View our residential conveyancing costs

Additional Costs

In addition to our costs, the following disbursements may also be payable to third parties:

  • Land Registry office copy fees to obtain copy documents (the fee is currently £6 per title and a further £3 for each supplementary document).

On a purchase transaction:

  • Search fees (for example local authority, mining, drainage and environmental searches) typically around £300.
  • Stamp Duty at the prevailing tax rates, calculated as a percentage of the purchase price of the property being purchased.
  • Land Registry fees in accordance with the Land Registry fee scale from time to time, again depending on the purchase price/consideration of the property. Fees are typically between £40 and £270, depending on whether title to the property is registered or not.

We will be able to advise exact figures when we receive details of your proposed transaction.

The above disbursements do not attract VAT.

As far as the timescale for residential conveyancing transactions is concerned it is notoriously difficult to predict the timescale in advance as there are so many variable factors outside our control.  We would typically estimate around twelve weeks, but transactions can complete in a shorter timescale or take much longer depending on whether you are part of a chain of transactions, response times of search providers, other solicitors, surveyors and mortgage lenders and the number and complexity of enquiries raised and issues encountered.

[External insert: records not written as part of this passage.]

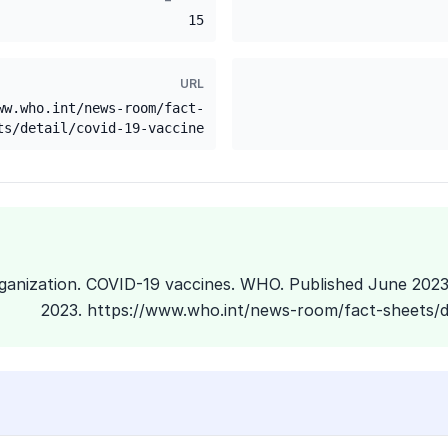
15
URL
ww.who.int/news-room/fact-
ts/detail/covid-19-vaccine
Organization. COVID-19 vaccines. WHO. Published June 202
2023. https://www.who.int/news-room/fact-sheets/de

The key stages of a residential conveyancing transaction can be broadly summarised as follows:

  1. Pre-contract enquiries. This is where the solicitor for a prospective buyer builds up as much information as possible about the property, by analysing the title deeds and other relevant documents, carrying out searches, reviewing surveys and reports available and asking questions of the seller’s solicitors, and then reporting to the prospective buyer.
  2. Exchange of contracts. When stage 1 has been completed to the reasonable satisfaction of the buyer a completion date will be agreed between the parties and signed contracts will be exchanged between solicitors, thereby creating a legally binding agreement to proceed and fixing all the terms of the deal.
  3. Completion. This is the actual date of change of ownership of the property. The purchase price is paid to the seller’s solicitors on the completion date and keys are handed over to the buyer, who then takes vacant possession of the property (or the right to receive the rental income in the case of a tenanted investment property).
  4. Registration. Post-completion the buyer’s solicitor will submit an application to the Land Registry to formally register the buyer as the new owner of the property, and then report to the buyer and (if relevant) their mortgage lender.